SELECTED EXCERPT:
╔══

# Looking for some help on a buying a NEW Goose Call



## andrewskywaterfowl (Feb 2, 2006)

I'm looking for a new goose call and just wondering what is the best call on the market? Buck Gardner.... RNT.... Foiles....Zink....? Acrylics or Wood?


----------



## wyogoose (Feb 11, 2006)

IF you havent got a lot of money to spend or are new to calling then I would ahve to recomend a big river brand call they have several styles and in my opinion are the easiest to blow. If you can spend a little and have called before, then try out the Tim Grounds "Guides best." Mine is an acrylic and sounds great. I also have a Sean Mann "Eastern Shoreman." It also is acrylic and easy to use. Hope this helps.
Good luck


----------



## andrewskywaterfowl (Feb 2, 2006)

Thanks for the help. I actually can call pretty good but I still have the same call I started out with Its the Hammer II. I like it but I don't think it has that great goose sound that I need. And actually I found a deal where all calls are 50% off so money isn't really an issue.


----------



## Goosepride (Sep 29, 2003)

Feather Duster Calls...

http://www.featherdustercalls.com


----------



## Original Goosebuster (Jan 12, 2006)

For the money the Hunter Specialties Slammer is a good buy. I also like the winglock calls as well as Tim Grounds. I am more of a flute guy though.


----------



## Bob Kellam (Apr 8, 2004)

Chris has some of the best calls around in the nodak store. I would check the inventory.

Bob


----------



## Jeff Zierden (Jan 27, 2006)

Since you already have a canada hammer it would be really easy to transition into a Tim Grounds super mag. The acrylic is my favorite but if you don't have the money for a high end call, the poly-carb version is only $60. Tim's calls have never let me down in the field or on the stage.


----------



## honker (Feb 13, 2005)

SMH!!!!!!!!!!!!!!!!!!!!! :beer:


----------



## greenheadfallon (Oct 19, 2005)

╚══

TRY IT: From the goose call thread above, please extract word for word the passage from "# Looking for" to "Acrylics or Wood?".

RECORD EXCERPTS:
╔══

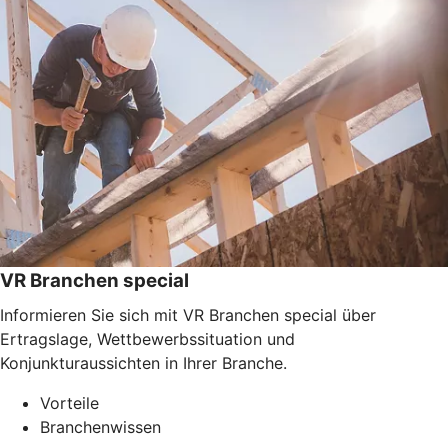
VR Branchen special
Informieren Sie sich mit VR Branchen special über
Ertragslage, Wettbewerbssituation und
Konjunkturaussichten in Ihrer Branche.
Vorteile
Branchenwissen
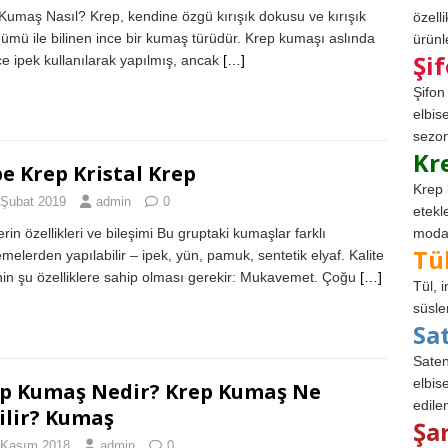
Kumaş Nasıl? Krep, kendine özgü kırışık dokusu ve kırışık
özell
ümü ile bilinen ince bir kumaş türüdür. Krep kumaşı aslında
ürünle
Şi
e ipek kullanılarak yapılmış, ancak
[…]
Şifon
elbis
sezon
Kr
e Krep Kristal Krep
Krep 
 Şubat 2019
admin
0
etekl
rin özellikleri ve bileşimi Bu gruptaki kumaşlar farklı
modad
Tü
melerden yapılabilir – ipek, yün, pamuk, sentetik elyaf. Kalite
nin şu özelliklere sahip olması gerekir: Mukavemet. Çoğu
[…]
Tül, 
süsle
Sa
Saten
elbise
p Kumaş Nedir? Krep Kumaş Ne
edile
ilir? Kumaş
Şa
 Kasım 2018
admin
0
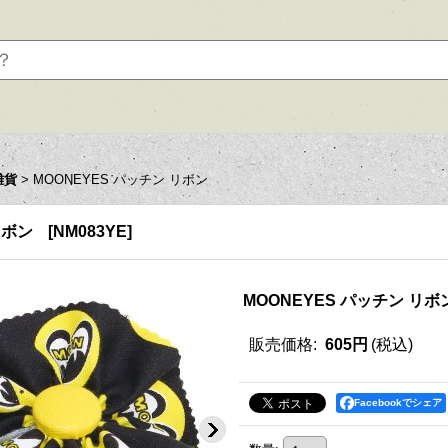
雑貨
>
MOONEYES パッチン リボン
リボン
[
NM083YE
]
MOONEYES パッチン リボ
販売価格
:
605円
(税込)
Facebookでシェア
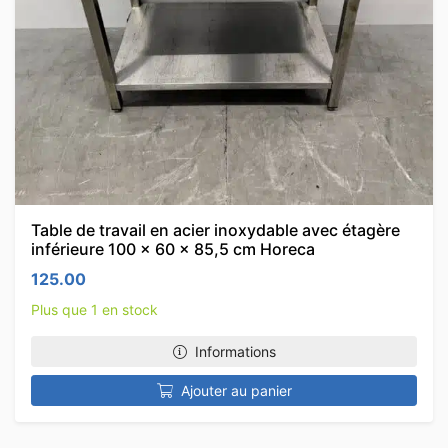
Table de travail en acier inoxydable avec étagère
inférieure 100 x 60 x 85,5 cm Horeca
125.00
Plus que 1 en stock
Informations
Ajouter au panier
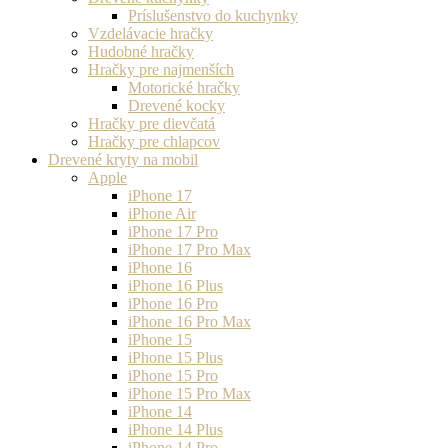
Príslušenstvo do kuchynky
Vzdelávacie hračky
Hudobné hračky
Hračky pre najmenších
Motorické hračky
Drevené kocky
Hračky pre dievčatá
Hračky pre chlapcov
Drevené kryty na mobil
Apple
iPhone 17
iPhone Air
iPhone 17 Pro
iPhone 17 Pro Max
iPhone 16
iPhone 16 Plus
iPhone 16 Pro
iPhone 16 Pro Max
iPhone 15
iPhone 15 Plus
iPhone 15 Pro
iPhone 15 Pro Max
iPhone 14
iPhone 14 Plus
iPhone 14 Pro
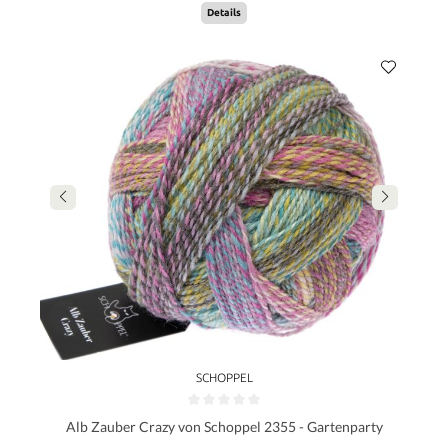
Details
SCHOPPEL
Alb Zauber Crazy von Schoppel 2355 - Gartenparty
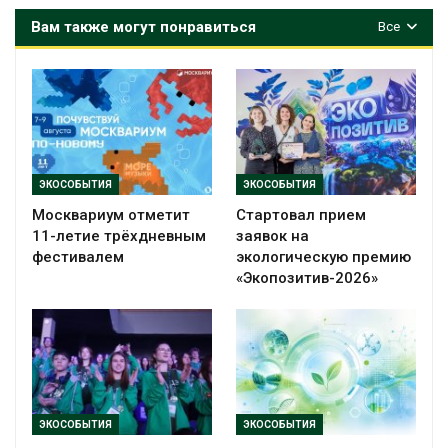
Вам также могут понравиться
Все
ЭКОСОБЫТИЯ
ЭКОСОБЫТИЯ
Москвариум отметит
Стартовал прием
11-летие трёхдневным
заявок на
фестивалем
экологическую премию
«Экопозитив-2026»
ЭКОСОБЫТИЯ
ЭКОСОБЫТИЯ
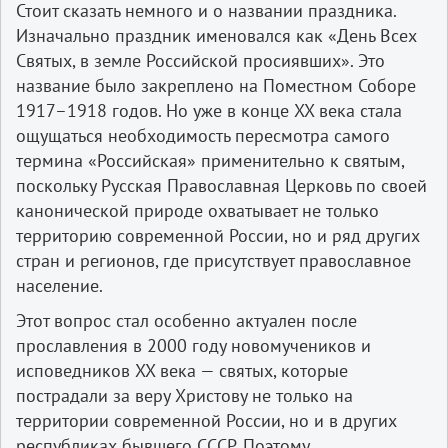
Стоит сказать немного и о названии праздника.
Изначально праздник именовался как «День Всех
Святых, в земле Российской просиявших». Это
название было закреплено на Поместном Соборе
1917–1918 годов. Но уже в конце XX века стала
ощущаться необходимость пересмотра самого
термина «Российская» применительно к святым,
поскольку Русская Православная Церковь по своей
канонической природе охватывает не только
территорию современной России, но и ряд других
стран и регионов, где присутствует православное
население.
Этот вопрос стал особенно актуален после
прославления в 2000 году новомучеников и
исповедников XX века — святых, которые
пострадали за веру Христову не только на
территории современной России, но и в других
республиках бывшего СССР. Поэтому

╚══

YOUR RESPONSE:
# Looking for some help on a buying a NEW Goose Call



## andrewskywaterfowl (Feb 2, 2006)

I'm looking for a new goose call and just wondering what is the best call on the market? Buck Gardner.... RNT.... Foiles....Zink....? Acrylics or Wood?